*What you should do*:
Write every record out again exactly as shown below.

*Data in this exercise*:
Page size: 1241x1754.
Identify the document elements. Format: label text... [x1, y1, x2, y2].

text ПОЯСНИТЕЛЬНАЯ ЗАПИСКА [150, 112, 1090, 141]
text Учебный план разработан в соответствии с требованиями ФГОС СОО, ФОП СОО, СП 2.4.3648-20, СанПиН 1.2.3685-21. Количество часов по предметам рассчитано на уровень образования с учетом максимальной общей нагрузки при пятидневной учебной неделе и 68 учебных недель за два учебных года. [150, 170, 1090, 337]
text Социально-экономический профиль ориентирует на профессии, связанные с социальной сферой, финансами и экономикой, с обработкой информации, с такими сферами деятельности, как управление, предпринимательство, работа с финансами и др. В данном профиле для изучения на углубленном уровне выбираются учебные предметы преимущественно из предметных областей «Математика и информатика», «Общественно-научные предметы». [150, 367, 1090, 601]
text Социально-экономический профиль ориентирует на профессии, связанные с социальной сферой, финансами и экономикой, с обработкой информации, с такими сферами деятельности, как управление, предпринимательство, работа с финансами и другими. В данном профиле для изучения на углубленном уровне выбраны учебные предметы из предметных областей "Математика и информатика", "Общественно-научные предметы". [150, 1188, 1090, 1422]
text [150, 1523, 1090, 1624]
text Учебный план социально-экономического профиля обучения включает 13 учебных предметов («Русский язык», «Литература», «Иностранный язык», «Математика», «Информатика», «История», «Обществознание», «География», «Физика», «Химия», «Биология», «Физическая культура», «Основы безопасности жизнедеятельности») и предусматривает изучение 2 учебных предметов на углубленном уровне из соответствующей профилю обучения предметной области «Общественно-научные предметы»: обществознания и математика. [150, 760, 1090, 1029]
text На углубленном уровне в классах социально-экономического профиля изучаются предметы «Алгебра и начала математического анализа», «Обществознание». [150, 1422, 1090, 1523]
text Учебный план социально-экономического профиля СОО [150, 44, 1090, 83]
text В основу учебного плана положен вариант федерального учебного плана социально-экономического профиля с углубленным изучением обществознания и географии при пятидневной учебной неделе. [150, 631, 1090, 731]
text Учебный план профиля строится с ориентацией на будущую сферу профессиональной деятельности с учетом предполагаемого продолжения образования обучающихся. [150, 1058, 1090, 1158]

*Output*:
Page size: 1241x1754.
Identify the document elements. Format: label text... [x1, y1, x2, y2].

text ПОЯСНИТЕЛЬНАЯ ЗАПИСКА [150, 112, 1090, 141]
text Учебный план разработан в соответствии с требованиями ФГОС СОО, ФОП СОО, СП 2.4.3648-20, СанПиН 1.2.3685-21. Количество часов по предметам рассчитано на уровень образования с учетом максимальной общей нагрузки при пятидневной учебной неделе и 68 учебных недель за два учебных года. [150, 170, 1090, 337]
text Социально-экономический профиль ориентирует на профессии, связанные с социальной сферой, финансами и экономикой, с обработкой информации, с такими сферами деятельности, как управление, предпринимательство, работа с финансами и др. В данном профиле для изучения на углубленном уровне выбираются учебные предметы преимущественно из предметных областей «Математика и информатика», «Общественно-научные предметы». [150, 367, 1090, 601]
text Социально-экономический профиль ориентирует на профессии, связанные с социальной сферой, финансами и экономикой, с обработкой информации, с такими сферами деятельности, как управление, предпринимательство, работа с финансами и другими. В данном профиле для изучения на углубленном уровне выбраны учебные предметы из предметных областей "Математика и информатика", "Общественно-научные предметы". [150, 1188, 1090, 1422]
text [150, 1523, 1090, 1624]
text Учебный план социально-экономического профиля обучения включает 13 учебных предметов («Русский язык», «Литература», «Иностранный язык», «Математика», «Информатика», «История», «Обществознание», «География», «Физика», «Химия», «Биология», «Физическая культура», «Основы безопасности жизнедеятельности») и предусматривает изучение 2 учебных предметов на углубленном уровне из соответствующей профилю обучения предметной области «Общественно-научные предметы»: обществознания и математика. [150, 760, 1090, 1029]
text На углубленном уровне в классах социально-экономического профиля изучаются предметы «Алгебра и начала математического анализа», «Обществознание». [150, 1422, 1090, 1523]
text Учебный план социально-экономического профиля СОО [150, 44, 1090, 83]
text В основу учебного плана положен вариант федерального учебного плана социально-экономического профиля с углубленным изучением обществознания и географии при пятидневной учебной неделе. [150, 631, 1090, 731]
text Учебный план профиля строится с ориентацией на будущую сферу профессиональной деятельности с учетом предполагаемого продолжения образования обучающихся. [150, 1058, 1090, 1158]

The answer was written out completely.